* TASK BRIEF
Output the records below verbatim, minus the pictures.

*** RECORD SET ***

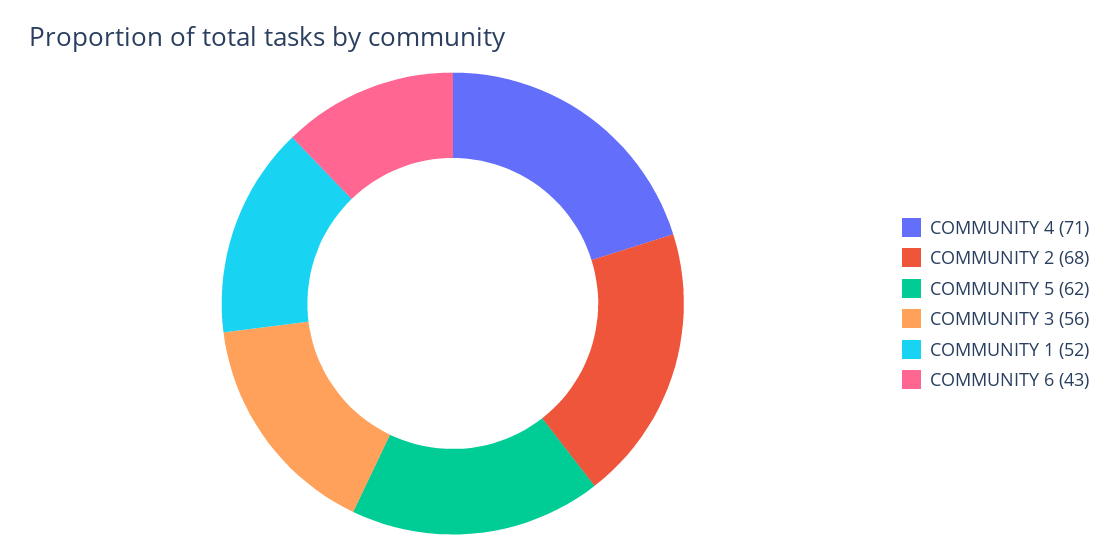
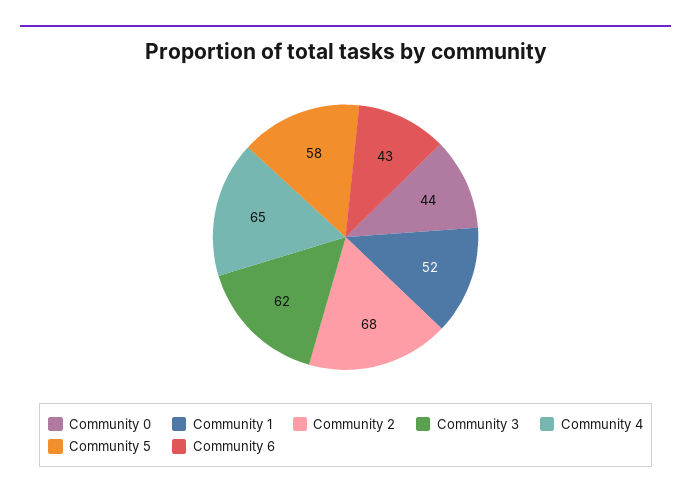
  {
-   "COMMUNITY 4": 71,
+   "COMMUNITY 4": 65,
    "COMMUNITY 2": 68,
-   "COMMUNITY 5": 62,
+   "COMMUNITY 5": 58,
-   "COMMUNITY 3": 56,
+   "COMMUNITY 3": 62,
    "COMMUNITY 1": 52,
-   "COMMUNITY 6": 43
+   "COMMUNITY 6": 43,
+   "Community 0": 44
  }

*** End of RECORD SET ***

* TASK ANSWER
  {
-   "COMMUNITY 4": 71,
+   "COMMUNITY 4": 65,
    "COMMUNITY 2": 68,
-   "COMMUNITY 5": 62,
+   "COMMUNITY 5": 58,
-   "COMMUNITY 3": 56,
+   "COMMUNITY 3": 62,
    "COMMUNITY 1": 52,
-   "COMMUNITY 6": 43
+   "COMMUNITY 6": 43,
+   "Community 0": 44
  }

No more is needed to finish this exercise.